BEGIN Records supplied
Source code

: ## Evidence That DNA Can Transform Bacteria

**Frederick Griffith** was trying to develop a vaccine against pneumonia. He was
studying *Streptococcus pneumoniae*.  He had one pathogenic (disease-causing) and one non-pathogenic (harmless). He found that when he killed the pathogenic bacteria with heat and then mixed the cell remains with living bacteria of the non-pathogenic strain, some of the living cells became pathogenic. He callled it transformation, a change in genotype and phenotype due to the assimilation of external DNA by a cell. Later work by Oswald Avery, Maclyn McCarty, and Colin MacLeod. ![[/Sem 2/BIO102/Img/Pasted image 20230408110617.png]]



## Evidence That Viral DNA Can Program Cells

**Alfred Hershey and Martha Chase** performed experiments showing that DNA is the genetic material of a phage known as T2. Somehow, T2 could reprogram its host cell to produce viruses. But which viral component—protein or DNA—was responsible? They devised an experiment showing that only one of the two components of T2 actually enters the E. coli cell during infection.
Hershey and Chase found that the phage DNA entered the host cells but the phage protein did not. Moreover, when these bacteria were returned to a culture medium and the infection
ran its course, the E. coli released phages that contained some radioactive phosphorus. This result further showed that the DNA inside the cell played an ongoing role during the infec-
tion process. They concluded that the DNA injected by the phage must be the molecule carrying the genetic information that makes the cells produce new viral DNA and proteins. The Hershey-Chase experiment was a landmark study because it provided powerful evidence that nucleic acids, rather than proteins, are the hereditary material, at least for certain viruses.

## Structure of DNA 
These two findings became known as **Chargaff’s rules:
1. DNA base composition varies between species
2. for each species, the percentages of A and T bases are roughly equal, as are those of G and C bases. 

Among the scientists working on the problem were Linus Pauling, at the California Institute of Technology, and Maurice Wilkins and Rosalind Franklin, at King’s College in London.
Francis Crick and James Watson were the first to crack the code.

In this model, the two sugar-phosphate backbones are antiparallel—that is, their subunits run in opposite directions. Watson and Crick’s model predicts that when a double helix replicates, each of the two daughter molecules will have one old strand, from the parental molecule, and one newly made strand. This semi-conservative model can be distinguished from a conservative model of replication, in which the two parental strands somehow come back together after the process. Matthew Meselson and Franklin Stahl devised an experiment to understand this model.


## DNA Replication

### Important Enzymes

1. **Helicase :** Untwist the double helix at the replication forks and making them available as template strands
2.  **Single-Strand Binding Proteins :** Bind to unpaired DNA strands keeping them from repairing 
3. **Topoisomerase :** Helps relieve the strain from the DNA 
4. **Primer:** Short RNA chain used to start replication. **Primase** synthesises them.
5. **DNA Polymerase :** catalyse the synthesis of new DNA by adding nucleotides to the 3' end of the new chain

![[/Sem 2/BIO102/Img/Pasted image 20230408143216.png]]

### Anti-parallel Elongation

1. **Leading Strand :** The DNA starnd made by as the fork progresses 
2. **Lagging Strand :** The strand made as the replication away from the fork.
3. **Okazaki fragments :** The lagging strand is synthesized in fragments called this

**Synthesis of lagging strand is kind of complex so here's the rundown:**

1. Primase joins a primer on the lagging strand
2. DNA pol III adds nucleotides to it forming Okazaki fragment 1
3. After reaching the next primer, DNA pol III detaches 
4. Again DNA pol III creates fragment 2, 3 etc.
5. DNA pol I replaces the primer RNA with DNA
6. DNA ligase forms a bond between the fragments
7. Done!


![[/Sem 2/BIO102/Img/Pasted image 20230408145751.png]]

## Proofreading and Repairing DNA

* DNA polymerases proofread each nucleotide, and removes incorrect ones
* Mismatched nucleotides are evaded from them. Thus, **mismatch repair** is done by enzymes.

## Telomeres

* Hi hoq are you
END Records supplied
> _Problem to work on_
Restate the whole set of entries exactly.

> _Answer to this problem_
Source code

: ## Evidence That DNA Can Transform Bacteria

**Frederick Griffith** was trying to develop a vaccine against pneumonia. He was
studying *Streptococcus pneumoniae*.  He had one pathogenic (disease-causing) and one non-pathogenic (harmless). He found that when he killed the pathogenic bacteria with heat and then mixed the cell remains with living bacteria of the non-pathogenic strain, some of the living cells became pathogenic. He callled it transformation, a change in genotype and phenotype due to the assimilation of external DNA by a cell. Later work by Oswald Avery, Maclyn McCarty, and Colin MacLeod. ![[/Sem 2/BIO102/Img/Pasted image 20230408110617.png]]



## Evidence That Viral DNA Can Program Cells

**Alfred Hershey and Martha Chase** performed experiments showing that DNA is the genetic material of a phage known as T2. Somehow, T2 could reprogram its host cell to produce viruses. But which viral component—protein or DNA—was responsible? They devised an experiment showing that only one of the two components of T2 actually enters the E. coli cell during infection.
Hershey and Chase found that the phage DNA entered the host cells but the phage protein did not. Moreover, when these bacteria were returned to a culture medium and the infection
ran its course, the E. coli released phages that contained some radioactive phosphorus. This result further showed that the DNA inside the cell played an ongoing role during the infec-
tion process. They concluded that the DNA injected by the phage must be the molecule carrying the genetic information that makes the cells produce new viral DNA and proteins. The Hershey-Chase experiment was a landmark study because it provided powerful evidence that nucleic acids, rather than proteins, are the hereditary material, at least for certain viruses.

## Structure of DNA 
These two findings became known as **Chargaff’s rules:
1. DNA base composition varies between species
2. for each species, the percentages of A and T bases are roughly equal, as are those of G and C bases. 

Among the scientists working on the problem were Linus Pauling, at the California Institute of Technology, and Maurice Wilkins and Rosalind Franklin, at King’s College in London.
Francis Crick and James Watson were the first to crack the code.

In this model, the two sugar-phosphate backbones are antiparallel—that is, their subunits run in opposite directions. Watson and Crick’s model predicts that when a double helix replicates, each of the two daughter molecules will have one old strand, from the parental molecule, and one newly made strand. This semi-conservative model can be distinguished from a conservative model of replication, in which the two parental strands somehow come back together after the process. Matthew Meselson and Franklin Stahl devised an experiment to understand this model.


## DNA Replication

### Important Enzymes

1. **Helicase :** Untwist the double helix at the replication forks and making them available as template strands
2.  **Single-Strand Binding Proteins :** Bind to unpaired DNA strands keeping them from repairing 
3. **Topoisomerase :** Helps relieve the strain from the DNA 
4. **Primer:** Short RNA chain used to start replication. **Primase** synthesises them.
5. **DNA Polymerase :** catalyse the synthesis of new DNA by adding nucleotides to the 3' end of the new chain

![[/Sem 2/BIO102/Img/Pasted image 20230408143216.png]]

### Anti-parallel Elongation

1. **Leading Strand :** The DNA starnd made by as the fork progresses 
2. **Lagging Strand :** The strand made as the replication away from the fork.
3. **Okazaki fragments :** The lagging strand is synthesized in fragments called this

**Synthesis of lagging strand is kind of complex so here's the rundown:**

1. Primase joins a primer on the lagging strand
2. DNA pol III adds nucleotides to it forming Okazaki fragment 1
3. After reaching the next primer, DNA pol III detaches 
4. Again DNA pol III creates fragment 2, 3 etc.
5. DNA pol I replaces the primer RNA with DNA
6. DNA ligase forms a bond between the fragments
7. Done!


![[/Sem 2/BIO102/Img/Pasted image 20230408145751.png]]

## Proofreading and Repairing DNA

* DNA polymerases proofread each nucleotide, and removes incorrect ones
* Mismatched nucleotides are evaded from them. Thus, **mismatch repair** is done by enzymes.

## Telomeres

* Hi hoq are you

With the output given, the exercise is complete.